■ Assigned task ■
In the material below, the lines from the one containing "sconfiggere in un" through the one containing "В 2018-2020 годах совместно с компанией" are to be given again exactly, ends included, and no others.
===== Data for processing
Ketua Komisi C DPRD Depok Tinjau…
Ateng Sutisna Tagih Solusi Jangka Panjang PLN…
==========
===== Data for processing
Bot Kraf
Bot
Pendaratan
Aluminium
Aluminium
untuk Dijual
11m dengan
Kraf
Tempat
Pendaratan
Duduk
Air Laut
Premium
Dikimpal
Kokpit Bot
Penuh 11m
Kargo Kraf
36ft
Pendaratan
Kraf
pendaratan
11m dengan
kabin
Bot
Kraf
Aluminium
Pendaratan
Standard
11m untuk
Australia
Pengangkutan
==========
===== Data for processing
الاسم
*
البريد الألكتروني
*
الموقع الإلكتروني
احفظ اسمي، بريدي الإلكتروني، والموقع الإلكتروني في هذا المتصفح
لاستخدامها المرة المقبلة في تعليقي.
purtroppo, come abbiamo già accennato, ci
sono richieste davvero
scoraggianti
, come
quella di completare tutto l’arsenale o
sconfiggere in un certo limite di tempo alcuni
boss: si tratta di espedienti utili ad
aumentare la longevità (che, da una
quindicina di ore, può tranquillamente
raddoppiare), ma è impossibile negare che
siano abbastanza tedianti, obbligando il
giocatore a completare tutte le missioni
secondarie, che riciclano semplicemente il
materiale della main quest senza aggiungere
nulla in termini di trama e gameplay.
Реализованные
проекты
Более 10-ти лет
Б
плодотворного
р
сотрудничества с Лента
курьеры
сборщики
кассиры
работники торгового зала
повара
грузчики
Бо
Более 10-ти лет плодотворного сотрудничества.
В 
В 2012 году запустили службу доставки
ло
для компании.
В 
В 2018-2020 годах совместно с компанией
==========
■ Answer section ■
sconfiggere in un certo limite di tempo alcuni
boss: si tratta di espedienti utili ad
aumentare la longevità (che, da una
quindicina di ore, può tranquillamente
raddoppiare), ma è impossibile negare che
siano abbastanza tedianti, obbligando il
giocatore a completare tutte le missioni
secondarie, che riciclano semplicemente il
materiale della main quest senza aggiungere
nulla in termini di trama e gameplay.
Реализованные
проекты
Более 10-ти лет
Б
плодотворного
р
сотрудничества с Лента
курьеры
сборщики
кассиры
работники торгового зала
повара
грузчики
Бо
Более 10-ти лет плодотворного сотрудничества.
В 
В 2012 году запустили службу доставки
ло
для компании.
В 
В 2018-2020 годах совместно с компанией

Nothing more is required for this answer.